Adapun terapi medikamentosa yang diberikan pada pasien dengan PEB antara lain
adalah:
a. tirah baring
b. oksigen
c. kateter menetap
d. cairan intravena. Cairan intravena yang dapat diberikan dapat berupa kristaloid maupun
koloid dengan jumlah input cairan 1500 ml/24 jam dan berpedoman pada diuresis, insensible
water loss, dan central venous pressure (CVP). Balans cairan ini harus selalu diawasi.
e. Magnesium sulfat (MgSO4) . Obat ini diberikan dengan dosis 20 cc MgSO4 20% secara
intravena loading dose dalam 4-5 menit. Kemudian dilanjutkan dengan MgSO4 40%
sebanyak 30 cc dalam 500 cc ringer laktat (RL) atau sekitar 14 tetes/menit. Magnesium sulfat
ini diberikan dengan beberapa syarat, yaitu:
1. refleks patella normal
2. frekuensi respirasi >16x per menit
3. produksi urin dalam 4 jam sebelumnya >100cc atau 0.5 cc/kgBB/jam
4. disiapkannya kalsium glukonas 10% dalam 10 cc sebagai antidotum. Bila nantinya
ditemukan gejala dan tanda intoksikasi maka kalsium glukonas tersebut diberikan
dalam tiga menit.
f. Antihipertensi Antihipertensi diberikan jika tekanan darah diastolik >110 mmHg. Pilihan
antihipertensi yang dapat diberikan adalah nifedipin 10 mg. Setelah 1 jam, jika tekanan darah
masih tinggi dapat diberikan nifedipin ulangan 10 mg dengan interval satu jam, dua jam, atau
tiga jam sesuai kebutuhan. Penurunan tekanan darah pada PEB tidak boleh terlalu agresif
yaitu tekanan darah diastol tidak kurang dari 90 mmHg atau maksimal 30%. Penggunaan
nifedipin ini sangat dianjurkan karena harganya murah, mudah didapat, dan mudah mengatur
dosisnya dengan efektifitas yang cukup baik.

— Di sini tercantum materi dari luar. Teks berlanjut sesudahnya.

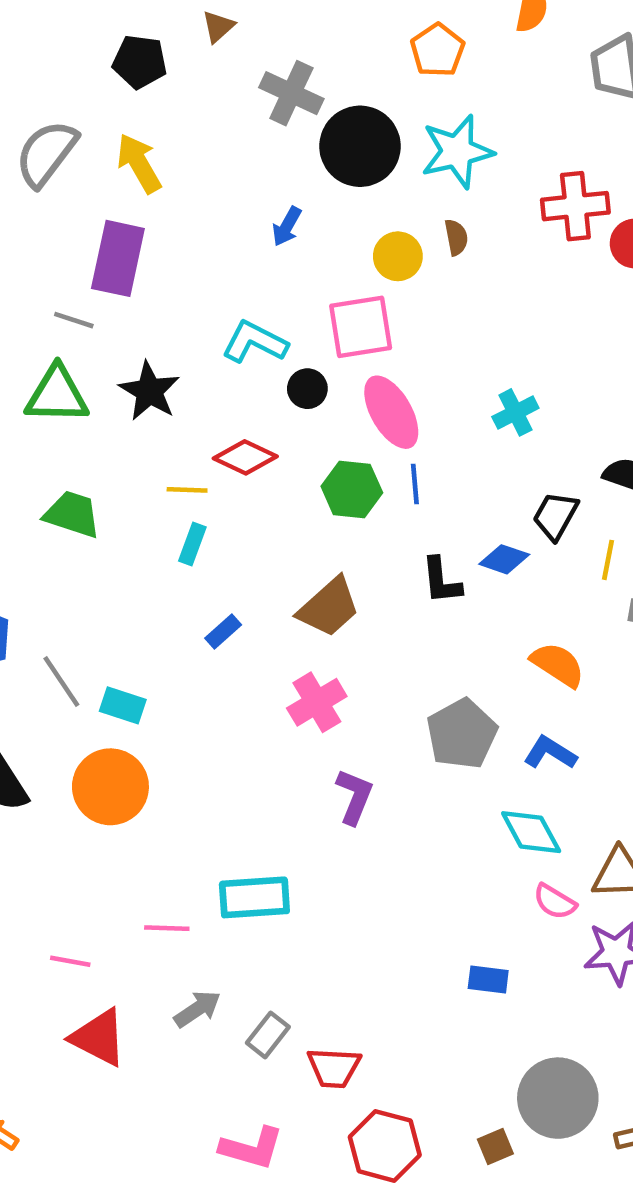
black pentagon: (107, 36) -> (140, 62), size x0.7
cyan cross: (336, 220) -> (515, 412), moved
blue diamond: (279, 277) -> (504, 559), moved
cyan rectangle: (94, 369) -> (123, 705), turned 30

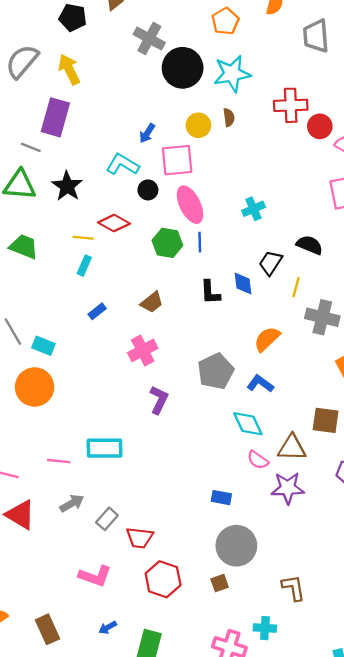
blue arrow: (287, 226) -> (147, 133), moved
blue diamond: (504, 559) -> (243, 283), turned 60
brown trapezoid: (329, 607) -> (152, 302), size x0.7
orange semicircle: (558, 665) -> (267, 339), turned -80
gray circle: (558, 1098) -> (236, 546), moved

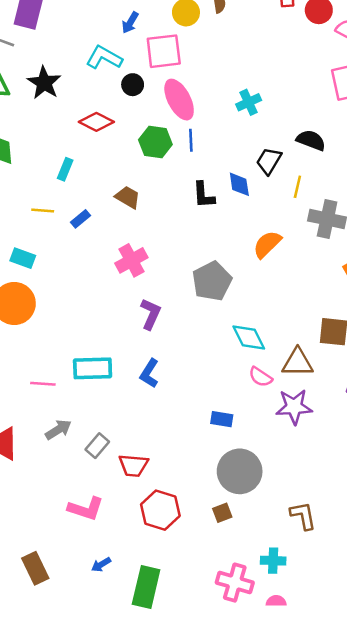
yellow line: (83, 238) -> (43, 211), moved
brown trapezoid: (152, 302) -> (128, 197), moved, turned -110
blue L-shape: (260, 384) -> (149, 373), moved, turned -92

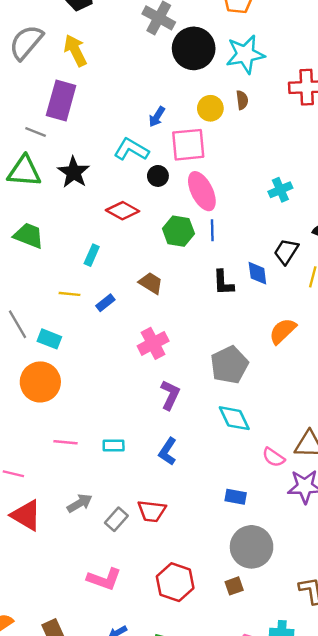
cyan cross: (249, 102) -> (280, 190), moved
cyan diamond: (249, 337) -> (234, 418), moved
cyan rectangle: (93, 368) -> (114, 446), size x0.6
pink line: (43, 384) -> (65, 442), moved
red trapezoid: (133, 465) -> (152, 511), moved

g. Kortikosteroid Penggunaan kortikosteroid direkomendasikan pada semua wanita usia
kehamilan 24-34 minggu yang berisiko melahirkan prematur, termasuk pasien dengan PEB.
Preeklampsia sendiri merupakan penyebab ±15% dari seluruh kelahiran prematur. Ada
pendapat bahwa janin penderita preeklampsia berada dalam keadaan stres sehingga
mengalami percepatan pematangan paru. Akan tetapi menurut Schiff dkk, tidak terjadi
percepatan pematangan paru pada penderita preeklampsia.

7. KOMPLIKASI
Kejang (eklampsia) Eklampsia adalah keadaan ditemukannya serangan kejang tibatiba
yang dapat disusul dengan koma pada wanita hamil, persalinan atau masa nifas yang
sebelumnya menunjukan gejala preeklampsia (Prawirohardjo, 2010).
Preeklampsia pada awalnya ringan sepanjang kehamilan, namun pada akhir
kehamilan berisiko terjadinya kejang yang dikenal eklampsia. Jika eklampsia tidak ditangani
secara cepat dan tepat, terjadilah kegagalan jantung, kegagalan ginjal dan perdarahan otak
yang berakhir dengan kematian (Natiqotul, 2016).

8. PROGNOSIS
Prognosis preeklampsia pada ibu dikaitkan dengan diagnosis dan pengobatan dini. 
Jika penderita tidak terlambat mendapatkan penanganan sesegera mungkin, terlebih untuk
kasus gawat darurat, gejala perbaikan akan tampak jelas setelah persalinan/terminasi.